O aluno Enzo Gabriel espera evoluir tecnicamente durante as aulas.

“Quero jogar bola e melhorar”, resumiu.

Já Davi Armando, de nove anos, acredita que o projeto poderá ajudá-lo a alcançar o sonho de atuar no futebol profissional.

“Quero crescer no futebol e um dia jogar na Europa. Acho que o projeto pode me ajudar porque tem professores bons e disciplina”, afirmou.

Expectativa das famílias

A servidora pública Edileide Vânia de Almeida Santos, mãe de um dos participantes, vê na iniciativa uma oportunidade de desenvolvimento para as crianças.

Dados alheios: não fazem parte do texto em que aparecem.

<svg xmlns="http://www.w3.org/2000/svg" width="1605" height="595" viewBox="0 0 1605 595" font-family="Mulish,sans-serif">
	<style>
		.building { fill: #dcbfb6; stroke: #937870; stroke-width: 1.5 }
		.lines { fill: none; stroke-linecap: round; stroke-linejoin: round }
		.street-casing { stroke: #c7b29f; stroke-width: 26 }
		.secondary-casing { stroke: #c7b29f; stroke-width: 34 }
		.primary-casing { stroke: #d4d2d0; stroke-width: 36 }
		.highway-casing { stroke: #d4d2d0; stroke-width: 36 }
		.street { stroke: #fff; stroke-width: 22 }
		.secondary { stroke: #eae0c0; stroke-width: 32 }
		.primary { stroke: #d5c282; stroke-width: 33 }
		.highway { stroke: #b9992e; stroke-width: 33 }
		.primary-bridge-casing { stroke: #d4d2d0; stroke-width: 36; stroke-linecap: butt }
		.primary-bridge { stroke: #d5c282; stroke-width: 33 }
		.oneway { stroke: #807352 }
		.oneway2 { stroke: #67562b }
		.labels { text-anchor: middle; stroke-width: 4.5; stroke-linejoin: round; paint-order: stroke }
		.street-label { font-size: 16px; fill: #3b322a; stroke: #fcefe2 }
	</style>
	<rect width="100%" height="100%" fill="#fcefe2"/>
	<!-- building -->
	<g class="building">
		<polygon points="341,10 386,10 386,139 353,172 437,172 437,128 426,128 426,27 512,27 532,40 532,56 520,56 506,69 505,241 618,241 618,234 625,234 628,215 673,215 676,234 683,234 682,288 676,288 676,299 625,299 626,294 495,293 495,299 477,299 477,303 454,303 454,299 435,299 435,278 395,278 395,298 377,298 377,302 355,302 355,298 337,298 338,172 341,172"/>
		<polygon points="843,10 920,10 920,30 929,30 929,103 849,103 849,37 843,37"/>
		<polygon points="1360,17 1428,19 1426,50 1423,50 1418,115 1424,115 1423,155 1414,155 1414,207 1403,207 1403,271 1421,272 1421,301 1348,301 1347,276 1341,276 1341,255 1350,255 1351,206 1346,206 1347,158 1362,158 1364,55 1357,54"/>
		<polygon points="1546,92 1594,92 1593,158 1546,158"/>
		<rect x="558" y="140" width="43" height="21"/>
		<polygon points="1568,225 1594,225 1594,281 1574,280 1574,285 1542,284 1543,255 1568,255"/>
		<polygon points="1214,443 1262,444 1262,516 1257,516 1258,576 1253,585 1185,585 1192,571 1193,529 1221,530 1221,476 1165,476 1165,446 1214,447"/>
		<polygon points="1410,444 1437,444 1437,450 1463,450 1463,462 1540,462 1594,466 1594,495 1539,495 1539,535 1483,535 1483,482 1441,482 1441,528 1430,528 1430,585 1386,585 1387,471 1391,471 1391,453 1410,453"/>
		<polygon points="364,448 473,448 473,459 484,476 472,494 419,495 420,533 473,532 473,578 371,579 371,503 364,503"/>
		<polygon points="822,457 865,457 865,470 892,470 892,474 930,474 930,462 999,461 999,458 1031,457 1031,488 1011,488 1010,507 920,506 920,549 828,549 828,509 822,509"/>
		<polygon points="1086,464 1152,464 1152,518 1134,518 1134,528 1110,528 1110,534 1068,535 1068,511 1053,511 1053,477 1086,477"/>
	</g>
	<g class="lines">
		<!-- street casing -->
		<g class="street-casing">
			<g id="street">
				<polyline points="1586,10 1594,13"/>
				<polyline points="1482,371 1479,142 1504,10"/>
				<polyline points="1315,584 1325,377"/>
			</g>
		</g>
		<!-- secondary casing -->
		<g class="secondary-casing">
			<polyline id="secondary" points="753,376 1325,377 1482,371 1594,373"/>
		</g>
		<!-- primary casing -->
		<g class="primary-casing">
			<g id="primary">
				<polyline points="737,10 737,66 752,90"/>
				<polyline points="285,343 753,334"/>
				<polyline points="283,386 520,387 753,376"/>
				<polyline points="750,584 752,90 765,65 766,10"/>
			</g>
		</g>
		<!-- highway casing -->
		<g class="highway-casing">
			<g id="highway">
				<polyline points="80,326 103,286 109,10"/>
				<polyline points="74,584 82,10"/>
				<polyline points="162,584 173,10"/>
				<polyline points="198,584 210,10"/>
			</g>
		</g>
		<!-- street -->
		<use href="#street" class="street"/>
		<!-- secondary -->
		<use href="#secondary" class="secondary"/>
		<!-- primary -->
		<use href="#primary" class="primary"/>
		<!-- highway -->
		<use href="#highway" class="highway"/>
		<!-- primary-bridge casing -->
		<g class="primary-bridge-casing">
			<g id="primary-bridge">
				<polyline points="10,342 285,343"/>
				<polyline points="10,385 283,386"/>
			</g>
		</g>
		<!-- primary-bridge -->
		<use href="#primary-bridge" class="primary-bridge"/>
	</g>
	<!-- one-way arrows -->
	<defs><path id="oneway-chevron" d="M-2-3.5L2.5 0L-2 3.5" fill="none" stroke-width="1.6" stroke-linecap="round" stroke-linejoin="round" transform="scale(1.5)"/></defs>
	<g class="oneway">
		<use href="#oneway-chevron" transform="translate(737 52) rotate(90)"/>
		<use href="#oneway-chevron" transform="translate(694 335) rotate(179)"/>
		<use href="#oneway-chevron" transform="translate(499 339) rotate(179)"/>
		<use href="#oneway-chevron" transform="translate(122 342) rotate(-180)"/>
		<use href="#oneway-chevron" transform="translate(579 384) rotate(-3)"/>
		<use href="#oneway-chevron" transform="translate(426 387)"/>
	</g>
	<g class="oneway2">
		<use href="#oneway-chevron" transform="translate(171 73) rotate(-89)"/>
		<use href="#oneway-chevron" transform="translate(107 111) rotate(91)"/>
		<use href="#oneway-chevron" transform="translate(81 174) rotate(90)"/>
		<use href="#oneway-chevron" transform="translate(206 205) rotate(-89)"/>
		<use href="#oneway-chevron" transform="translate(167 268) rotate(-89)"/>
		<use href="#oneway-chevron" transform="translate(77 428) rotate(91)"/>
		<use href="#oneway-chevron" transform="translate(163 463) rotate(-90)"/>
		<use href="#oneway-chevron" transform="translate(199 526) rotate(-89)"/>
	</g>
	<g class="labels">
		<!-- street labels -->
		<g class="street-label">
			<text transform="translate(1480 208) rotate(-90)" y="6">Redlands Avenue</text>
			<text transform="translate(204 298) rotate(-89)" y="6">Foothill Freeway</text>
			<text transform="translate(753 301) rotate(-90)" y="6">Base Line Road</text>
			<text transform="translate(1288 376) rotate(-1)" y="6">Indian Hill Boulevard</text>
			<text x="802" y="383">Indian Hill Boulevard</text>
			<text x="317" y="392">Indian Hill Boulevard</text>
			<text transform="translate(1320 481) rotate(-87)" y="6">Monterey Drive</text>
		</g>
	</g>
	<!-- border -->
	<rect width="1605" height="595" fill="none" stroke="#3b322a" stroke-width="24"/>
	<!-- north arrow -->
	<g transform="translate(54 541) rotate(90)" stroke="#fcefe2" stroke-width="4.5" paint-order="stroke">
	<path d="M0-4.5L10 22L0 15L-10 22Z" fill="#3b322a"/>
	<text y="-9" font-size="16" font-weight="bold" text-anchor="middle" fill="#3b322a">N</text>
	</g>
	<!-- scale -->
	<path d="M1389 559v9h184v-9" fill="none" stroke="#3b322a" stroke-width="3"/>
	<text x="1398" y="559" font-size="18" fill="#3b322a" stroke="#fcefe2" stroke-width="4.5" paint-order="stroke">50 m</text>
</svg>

“A expectativa é muito grande. Esperamos que daqui saiam jovens com um futuro melhor e que o projeto ajude a desenvolver o potencial deles”, disse.

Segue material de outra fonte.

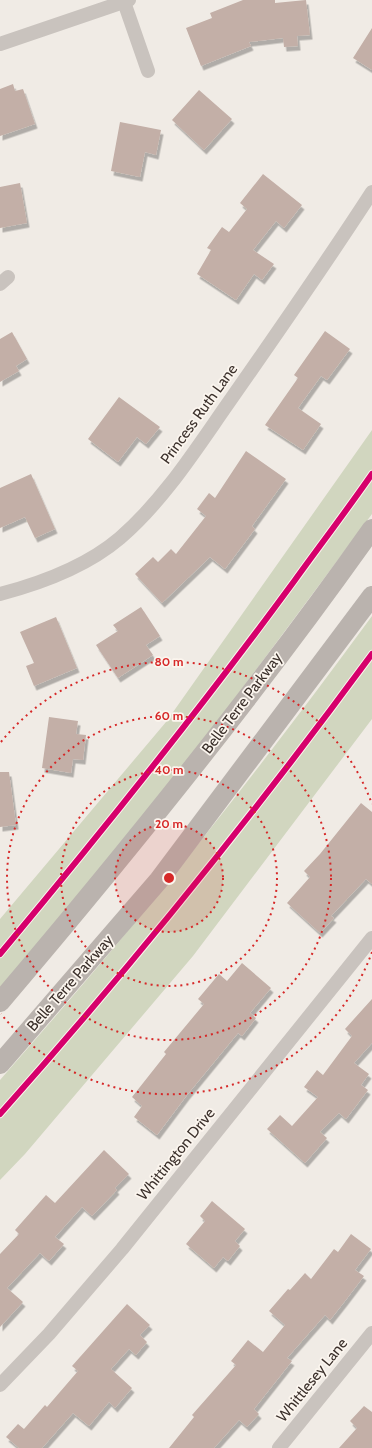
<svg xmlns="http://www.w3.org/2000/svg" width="372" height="1448" font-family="Cabin,sans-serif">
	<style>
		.green { fill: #d1d6bf }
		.building { fill: #c3afa7; filter: url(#shadow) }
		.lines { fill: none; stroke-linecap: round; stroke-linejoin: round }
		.street { stroke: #c9c3be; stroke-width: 14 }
		.secondary { stroke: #bab3ae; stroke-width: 20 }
		.cycleway-casing { stroke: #fbf5ee; stroke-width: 8 }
		.cycleway { stroke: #d6006c; stroke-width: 6 }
		.ring { fill: none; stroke: #d62828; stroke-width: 2; stroke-dasharray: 2 4 }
		.labels { text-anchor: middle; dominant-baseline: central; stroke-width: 3.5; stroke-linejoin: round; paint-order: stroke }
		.street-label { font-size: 15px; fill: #3b302b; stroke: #fbf5ee }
		.centre { fill: #d62828; stroke: #fbf5ee; stroke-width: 2 }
		.ring-label { font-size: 12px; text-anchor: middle; font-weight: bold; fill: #d62828; stroke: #fbf5ee; stroke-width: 3.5; stroke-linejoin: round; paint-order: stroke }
	</style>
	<defs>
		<filter id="shadow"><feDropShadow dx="2.5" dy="4.5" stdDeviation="0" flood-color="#0004"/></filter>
	</defs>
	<rect width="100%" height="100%" fill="#f0ebe5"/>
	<!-- green -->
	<path class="green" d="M372 430V514L209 733 102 867 0 988V919L166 722Z
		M372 616V719L193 956 25 1154 0 1180V1080C55 1017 110 954 162 889 234 800 304 709 372 616Z"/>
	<!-- building -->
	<path class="building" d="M243 0H275V3L306 0 310 35 297 36 298 46 284 47 283 38 249 42 251 46 201 66 186 28 212 18 210 13Z
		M372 28V70L353 58Z
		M13 84 15 91 23 89 35 124 0 136V89Z
		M199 90 232 119 204 150 172 120Z
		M120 122 161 130 156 155 145 152 140 177 111 171Z
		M263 174 302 205 284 228 276 221 253 250 274 264 262 280 254 274 236 300 197 274 211 250 207 248 222 227 229 232 247 209 240 203Z
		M20 183 27 223 0 228V187Z
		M325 331 350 349 327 380 321 376 298 408 321 424 303 450 265 425 298 378 294 375Z
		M12 332 27 359 16 366 19 371 0 382V339Z
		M119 397 160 427 146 444 137 437 118 462 88 439Z
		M246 451 286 479 252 526 255 529 225 569 210 557 162 603 135 574 153 557 158 562 171 549 176 554 206 516 197 509 209 493 215 498Z
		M31 474 55 529 35 538 25 517 0 528V488Z
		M141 607 160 636 146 645 153 655 118 678 96 645 118 631 113 625Z
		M56 617 77 668 34 686 26 666 34 663 20 632Z
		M49 717 78 721 76 734 86 735 83 760 73 759 71 773 42 768Z
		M0 772H9L16 825 0 827Z
		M361 803 372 812V884L366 879 331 916 334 918 320 933 287 903 310 877 304 871 320 854Z
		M242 963 271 988 250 1013 256 1018 242 1036 238 1033 187 1095 157 1135 134 1117 142 1106 132 1097 166 1054 164 1052 204 1004 198 999 219 974 227 981Z
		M372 999V1043L354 1063 369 1074 361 1085 368 1090 346 1119 339 1113 320 1132 327 1138 305 1163 267 1129 280 1115 292 1126 318 1097 304 1087 317 1070 323 1075 352 1036 345 1029Z
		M104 1150 129 1174 115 1188 117 1190 92 1216 82 1207 55 1237 64 1244 49 1261 40 1253 7 1288 23 1302 0 1327V1254L19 1234 15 1230 46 1195 55 1203Z
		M212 1201 245 1229 235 1241 240 1246 228 1261 223 1257 214 1268 186 1244 205 1221 200 1216Z
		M351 1234 371 1249 355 1270 364 1276 345 1301 330 1320 325 1315 287 1358 292 1361 254 1409 259 1414 247 1427 239 1420 214 1448H169L194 1417 192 1415 236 1365 231 1361 248 1340 263 1352 285 1325 269 1311 288 1289 290 1290 305 1273 311 1279 334 1249 338 1252Z
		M127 1304 150 1325 140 1335 147 1342 136 1355 129 1349 111 1369 132 1388 115 1408 109 1402 89 1426 73 1413 42 1448H19L6 1437 18 1424 24 1429 45 1405 47 1407 78 1371 72 1366Z
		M364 1406 372 1412V1448H339L357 1428 350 1421Z"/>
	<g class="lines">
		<!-- street -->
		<path class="street" d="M124 2 148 71
			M0 44 129 0
			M0 284 8 277
			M0 594C42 583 86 567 120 538 164 500 196 449 229 402 278 332 326 263 372 192
			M0 1385 49 1334 122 1249 372 938
			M279 1448 372 1333"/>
		<!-- secondary -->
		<path class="secondary" d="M0 1002C130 849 256 693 372 529
			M0 1064 159 880 372 596"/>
		<!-- cycleway casing -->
		<g class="cycleway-casing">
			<path id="cycleway" d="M0 954C102 832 201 708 295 580 321 544 347 510 372 474
				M0 1114C131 967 255 813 372 654"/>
		</g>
		<!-- cycleway -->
		<use href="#cycleway" class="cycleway"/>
	</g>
	<!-- distance rings -->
	<circle cx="169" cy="878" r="54" fill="#d62828" fill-opacity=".12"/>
	<g class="ring">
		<circle cx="169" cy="878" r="54"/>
		<circle cx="169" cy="878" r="108"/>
		<circle cx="169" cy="878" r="162"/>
		<path d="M372 952A216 216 0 0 1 1 1014M1 742A216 216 0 0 1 372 804"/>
	</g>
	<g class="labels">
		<!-- street labels -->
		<g class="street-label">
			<text transform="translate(199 414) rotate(-54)">Princess Ruth Lane</text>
			<text transform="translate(242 703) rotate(-53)">Belle Terre Parkway</text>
			<text transform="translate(70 983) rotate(-49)">Belle Terre Parkway</text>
			<text transform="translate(176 1154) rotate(-51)">Whittington Drive</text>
			<text transform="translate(312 1380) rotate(-51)">Whittlesey Lane</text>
		</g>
	</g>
	<circle cx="169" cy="878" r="6" class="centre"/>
	<g class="ring-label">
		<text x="169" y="666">80 m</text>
		<text x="169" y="720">60 m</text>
		<text x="169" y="774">40 m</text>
		<text x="169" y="828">20 m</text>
	</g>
</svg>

A diarista Ivonete Pereira de Lima, avó de um dos alunos, contou que incentiva o neto a participar de projetos esportivos.

“Ele sonha em ser jogador de futebol, e nós acreditamos que essas oportunidades podem abrir caminhos para o futuro dele”, afirmou.

Esporte como ferramenta de inclusão

Presente no lançamento, a secretária municipal de Assistência Social, Direitos Humanos e Inclusão, Hélida Vilela, destacou a importância da iniciativa para o desenvolvimento social de crianças e adolescentes.

“O esporte ajuda a afastar crianças e adolescentes de situações de vulnerabilidade e incentiva a permanência na escola. O próprio nome do projeto reforça essa proposta: ser bom de bola, mas também ser bom de escola. Nosso objetivo é contribuir para a formação de cidadãos preparados para o futuro”, afirmou.

O lançamento no Pedregal foi o terceiro realizado pelo projeto. A programação será concluída neste sábado (4), às 9h, com o encontro de apresentação no polo do bairro Três Barras.